If that means liberals in all those places will then have to negotiate with sane, decent, calm, science-respecting, rights-progressive, environmentally-responsible — but temperamentally conservative crewcut types who sometimes go hunting — instead of confronting today's insane, fact-hating traitor-shills of Rupert Murdoch… then live with that!

American conservatism won't die, but it can be shaken out of its current, nightmare fever or jibbering lunacy. Each of us must find one "ostrich" who might be wakened, and make him or her our mission.
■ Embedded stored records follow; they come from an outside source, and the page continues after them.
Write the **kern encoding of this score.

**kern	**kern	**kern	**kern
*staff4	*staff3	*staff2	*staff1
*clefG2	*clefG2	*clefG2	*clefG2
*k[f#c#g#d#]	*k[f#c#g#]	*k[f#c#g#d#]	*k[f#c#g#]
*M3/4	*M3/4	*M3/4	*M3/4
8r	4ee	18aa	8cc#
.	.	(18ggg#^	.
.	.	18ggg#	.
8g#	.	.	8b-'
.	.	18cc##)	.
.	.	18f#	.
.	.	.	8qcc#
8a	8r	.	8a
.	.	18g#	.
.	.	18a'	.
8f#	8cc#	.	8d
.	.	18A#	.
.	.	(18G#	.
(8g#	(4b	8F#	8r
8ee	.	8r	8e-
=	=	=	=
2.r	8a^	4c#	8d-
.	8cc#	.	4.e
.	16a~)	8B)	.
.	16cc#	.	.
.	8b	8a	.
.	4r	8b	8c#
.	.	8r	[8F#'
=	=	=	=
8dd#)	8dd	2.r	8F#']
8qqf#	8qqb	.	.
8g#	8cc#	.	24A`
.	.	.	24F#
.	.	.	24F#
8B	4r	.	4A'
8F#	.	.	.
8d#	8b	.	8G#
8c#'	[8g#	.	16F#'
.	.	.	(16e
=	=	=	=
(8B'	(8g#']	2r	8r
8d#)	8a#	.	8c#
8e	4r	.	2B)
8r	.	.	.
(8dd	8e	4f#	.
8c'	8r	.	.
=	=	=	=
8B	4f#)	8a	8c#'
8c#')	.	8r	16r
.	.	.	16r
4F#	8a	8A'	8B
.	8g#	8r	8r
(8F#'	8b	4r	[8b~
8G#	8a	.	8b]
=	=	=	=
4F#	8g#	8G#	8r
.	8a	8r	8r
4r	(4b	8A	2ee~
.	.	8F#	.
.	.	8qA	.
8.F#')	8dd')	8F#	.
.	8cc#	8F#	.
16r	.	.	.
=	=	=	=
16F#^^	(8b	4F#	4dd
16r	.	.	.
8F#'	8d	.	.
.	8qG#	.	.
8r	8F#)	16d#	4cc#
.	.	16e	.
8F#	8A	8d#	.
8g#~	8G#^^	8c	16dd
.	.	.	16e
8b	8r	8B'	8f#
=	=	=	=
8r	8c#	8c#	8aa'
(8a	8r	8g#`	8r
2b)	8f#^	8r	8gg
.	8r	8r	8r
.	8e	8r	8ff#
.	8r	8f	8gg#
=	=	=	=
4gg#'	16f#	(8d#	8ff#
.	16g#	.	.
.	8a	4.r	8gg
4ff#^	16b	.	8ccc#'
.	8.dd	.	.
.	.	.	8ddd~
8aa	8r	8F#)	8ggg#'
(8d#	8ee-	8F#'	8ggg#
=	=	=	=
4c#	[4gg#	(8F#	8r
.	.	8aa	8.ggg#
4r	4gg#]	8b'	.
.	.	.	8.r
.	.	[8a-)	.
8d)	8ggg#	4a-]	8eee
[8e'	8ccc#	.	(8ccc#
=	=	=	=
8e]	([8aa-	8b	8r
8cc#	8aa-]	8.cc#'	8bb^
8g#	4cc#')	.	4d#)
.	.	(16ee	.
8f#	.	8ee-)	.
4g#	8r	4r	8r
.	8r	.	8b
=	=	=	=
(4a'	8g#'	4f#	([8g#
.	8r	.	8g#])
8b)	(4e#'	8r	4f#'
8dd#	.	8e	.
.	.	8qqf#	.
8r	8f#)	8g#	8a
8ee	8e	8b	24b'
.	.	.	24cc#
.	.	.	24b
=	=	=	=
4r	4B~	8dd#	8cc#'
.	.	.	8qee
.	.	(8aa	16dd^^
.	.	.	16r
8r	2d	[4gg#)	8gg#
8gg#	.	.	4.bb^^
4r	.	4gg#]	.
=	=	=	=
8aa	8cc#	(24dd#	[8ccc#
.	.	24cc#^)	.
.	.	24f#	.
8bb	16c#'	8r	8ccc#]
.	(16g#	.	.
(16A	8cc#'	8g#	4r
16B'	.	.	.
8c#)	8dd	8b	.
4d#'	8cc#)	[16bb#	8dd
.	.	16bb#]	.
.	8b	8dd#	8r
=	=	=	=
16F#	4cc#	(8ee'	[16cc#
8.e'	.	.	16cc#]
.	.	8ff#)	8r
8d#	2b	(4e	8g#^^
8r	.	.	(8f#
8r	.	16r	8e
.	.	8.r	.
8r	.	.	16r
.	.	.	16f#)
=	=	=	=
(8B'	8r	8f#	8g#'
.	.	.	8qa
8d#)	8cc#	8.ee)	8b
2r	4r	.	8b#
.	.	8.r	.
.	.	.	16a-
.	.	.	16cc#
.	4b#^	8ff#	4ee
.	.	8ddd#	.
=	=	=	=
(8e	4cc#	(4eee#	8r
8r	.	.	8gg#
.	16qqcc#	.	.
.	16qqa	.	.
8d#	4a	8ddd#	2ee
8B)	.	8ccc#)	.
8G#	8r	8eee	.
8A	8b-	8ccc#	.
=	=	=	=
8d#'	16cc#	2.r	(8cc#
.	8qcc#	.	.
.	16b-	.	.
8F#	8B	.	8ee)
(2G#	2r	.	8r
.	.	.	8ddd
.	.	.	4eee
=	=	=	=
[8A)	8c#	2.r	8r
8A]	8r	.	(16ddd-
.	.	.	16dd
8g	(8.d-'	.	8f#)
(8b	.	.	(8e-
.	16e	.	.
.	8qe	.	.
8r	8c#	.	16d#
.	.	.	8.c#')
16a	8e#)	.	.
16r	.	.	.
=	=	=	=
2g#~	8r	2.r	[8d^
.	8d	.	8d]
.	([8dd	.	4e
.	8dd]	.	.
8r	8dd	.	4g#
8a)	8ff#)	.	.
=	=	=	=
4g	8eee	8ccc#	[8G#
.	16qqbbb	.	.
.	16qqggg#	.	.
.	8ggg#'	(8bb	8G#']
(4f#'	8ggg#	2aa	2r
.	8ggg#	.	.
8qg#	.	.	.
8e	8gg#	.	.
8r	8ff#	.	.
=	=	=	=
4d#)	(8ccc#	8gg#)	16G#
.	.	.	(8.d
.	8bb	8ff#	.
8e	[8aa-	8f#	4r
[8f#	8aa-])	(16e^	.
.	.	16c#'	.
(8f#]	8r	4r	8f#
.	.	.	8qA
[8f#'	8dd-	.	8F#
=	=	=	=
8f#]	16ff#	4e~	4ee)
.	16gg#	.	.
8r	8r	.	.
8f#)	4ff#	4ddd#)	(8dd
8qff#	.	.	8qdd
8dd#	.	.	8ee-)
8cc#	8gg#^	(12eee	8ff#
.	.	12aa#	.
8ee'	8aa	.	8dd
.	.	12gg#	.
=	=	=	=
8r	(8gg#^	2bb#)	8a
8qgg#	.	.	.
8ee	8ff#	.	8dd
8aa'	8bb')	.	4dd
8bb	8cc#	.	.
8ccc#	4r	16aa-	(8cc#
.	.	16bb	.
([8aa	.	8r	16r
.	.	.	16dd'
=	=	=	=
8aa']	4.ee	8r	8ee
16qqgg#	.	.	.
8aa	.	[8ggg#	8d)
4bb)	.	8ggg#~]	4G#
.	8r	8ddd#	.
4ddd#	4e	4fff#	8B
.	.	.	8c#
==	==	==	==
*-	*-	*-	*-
A broad front… a Big Tent… and the intelligence to run the right people in each district… that's how the Union will win this phase (number 8) of the American Civil War against a risen Confederacy that's absolutely (as always) treason.

And here's a Mississippi biochemist who's also showing that fact folks can fight back.  

Step back from your suicidal putsch, oligarchs! If you succeed in bringing down the enlightenment experiment and "government by the people," you will reap ashes. We fact people know how to make and do stuff. As Bruce Banner put it:

"You won't like us when we're angry."